El colegio
Un general norteamericano se vanagloriaba en la tele de que la OTAN no hubiera perdido un solo hombre en el conflicto de Kosovo. En otros tiempos, la ceremonia más emocionante al finalizar una guerra era la entrega de medallas a las viudas de los héroes que habían sacrificado su vida por la población civil. Estos militares de ahora, cuando sus nietos les pregunten por qué llevan el pecho lleno de condecoraciones, responderán que por la habilidad de haber salvado el pellejo a costa de bombardear un frenopático. Cuantos más frenopáticos, más chatarra, suponemos. Antes, las madres lloraban cuando enviaban a sus hijos al frente, pero ahora el frente es el único lugar en el que, además de no correr ningún riesgo, cobras un sueldo, comes todos los días y haces trienios mientras las mujeres y los niños agonizan bajo los escombros. Quizá las guerras antiguas no fueran mejores que las de ahora, seguro que no, todas son un espanto, pero daban más juego desde el punto de vista narrativo. Nos preguntamos si los pilotos de la OTAN se habrán dado cuenta de que cada vez que destruían burocráticamente un asilo, un hospital, una embajada, se cargaban también un género literario. Ahora, si son sensatos, negociarán su ingreso en el SEPLA y pedirán un plus de productividad. Tiemblen, pues, las guarderías de los países a los que toque en suerte un Milosevic.

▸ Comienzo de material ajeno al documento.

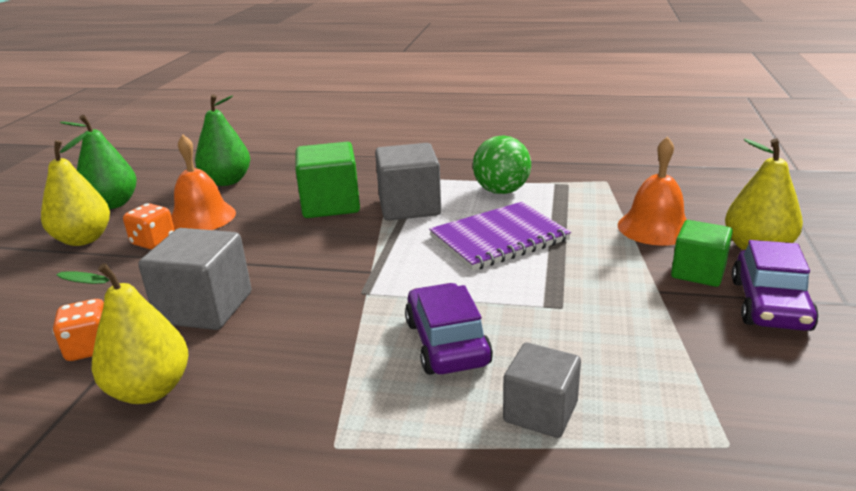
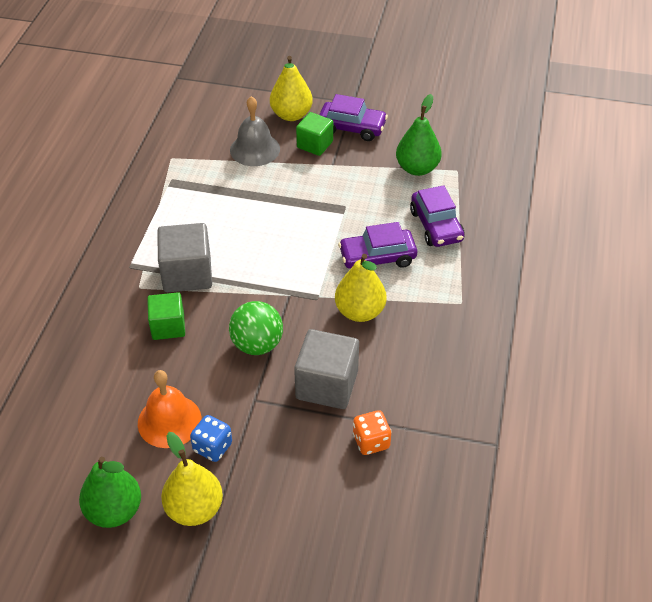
camera: 90 degrees left, 20 degrees up
yellow pear [57,263,188,404] -> yellow pear moved to [335,254,387,322]
orange dice [123,203,175,249] -> blue dice [190,415,232,462]
green pear [195,95,250,186] -> green pear moved to [396,94,442,176]
green cube [295,142,360,218] -> green cube [147,292,185,340], size x0.65
purple notebook [429,202,571,271] -> none
green ball [473,136,531,194] -> green ball moved to [229,301,283,355]
grey cube [503,342,581,438] -> purple car [410,185,465,247]
orange bell [618,136,687,246] -> grey bell [230,96,280,166]

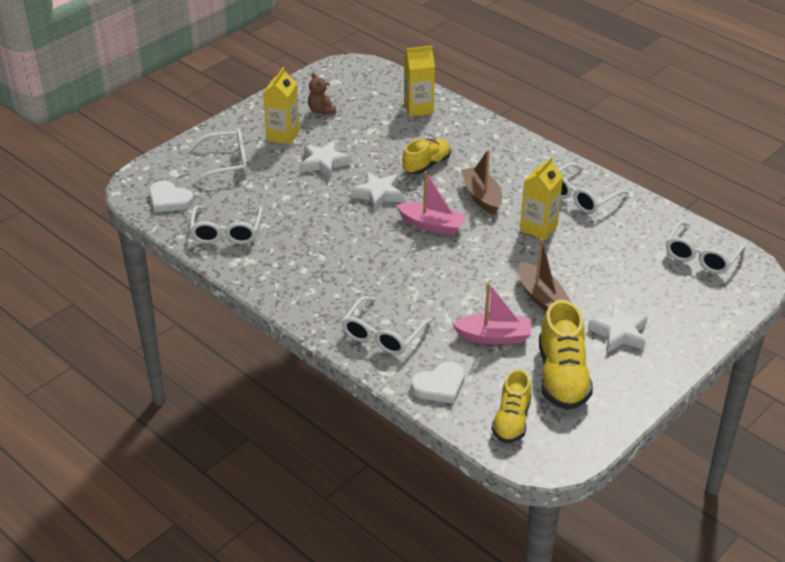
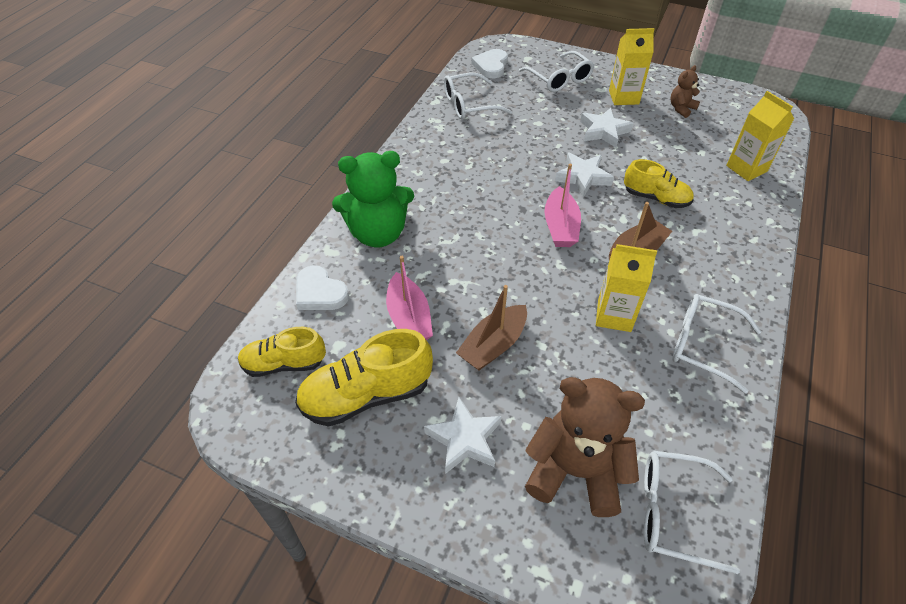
camera: 70 degrees right, 10 degrees up
white glasses [342,296,432,355] -> green teddy bear [332,151,414,248]
none -> brown teddy bear [525,377,645,517]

Ya en el colegio había un Solana y un Clinton y un Blair y un Aznar y un Milosevic, y siete u ocho tenientes generales de pantalón corto y un portavoz. Si los reconocemos enseguida es porque nos hicieron la vida imposible en el recreo. También había un gilipollas, servidor de ustedes, que se escondía en el retrete para escribir unas poesías muy malas en un cuaderno cuadriculado. Pero uno jamás bombardeó a nadie inocente con sus versos.